▸ Problem statement
All that is wanted is a word-for-word copy of the line with "ring dip: (578, 537)" and every line after it in the data below.

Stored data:
<<<<
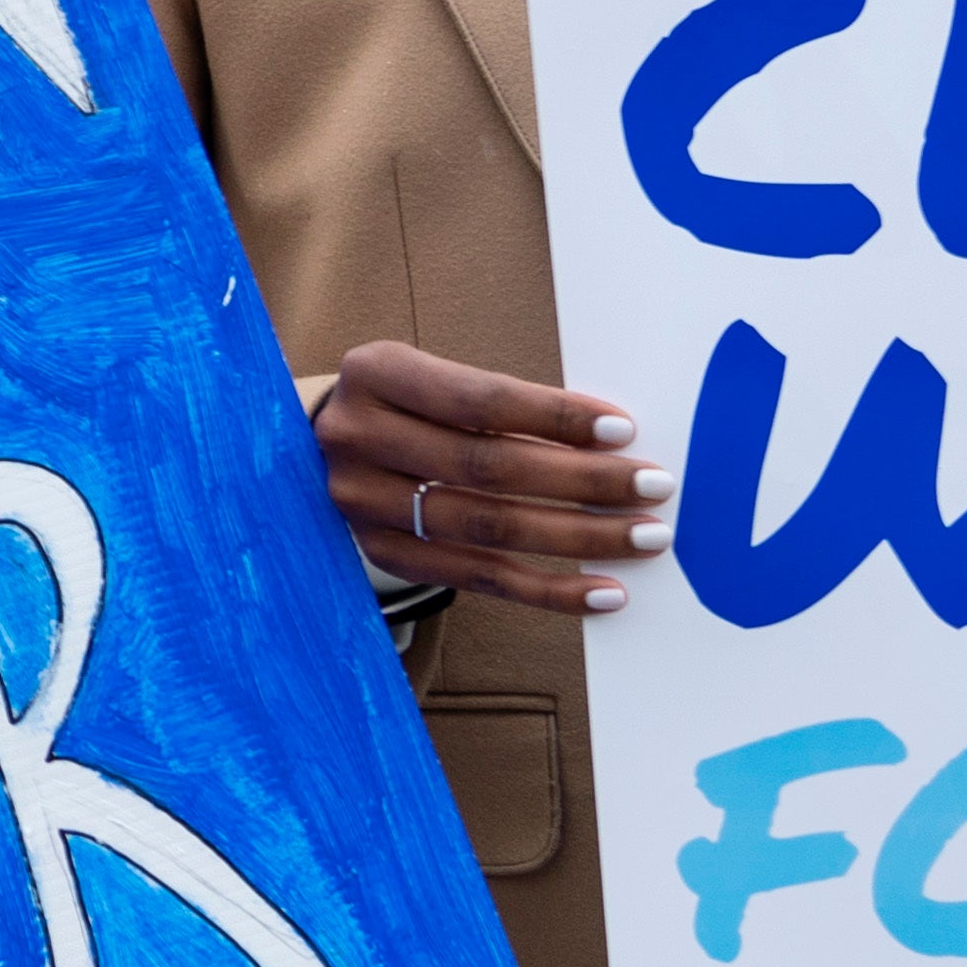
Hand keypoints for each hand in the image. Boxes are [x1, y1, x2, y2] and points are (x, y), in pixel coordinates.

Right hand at [319, 337, 674, 614]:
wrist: (313, 443)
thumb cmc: (405, 404)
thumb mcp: (433, 378)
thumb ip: (501, 404)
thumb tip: (610, 439)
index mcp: (376, 374)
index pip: (478, 401)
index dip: (554, 417)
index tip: (622, 430)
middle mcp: (359, 437)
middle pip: (488, 467)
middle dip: (582, 480)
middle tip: (654, 487)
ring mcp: (363, 502)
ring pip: (488, 527)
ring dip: (578, 537)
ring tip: (643, 536)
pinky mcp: (382, 552)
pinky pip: (478, 579)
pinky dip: (547, 590)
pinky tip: (603, 592)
>>>>
▸ Answer section
ring dip: (578, 537)
ring tip: (643, 536)
pinky mcp: (382, 552)
pinky pip: (478, 579)
pinky dip: (547, 590)
pinky tip: (603, 592)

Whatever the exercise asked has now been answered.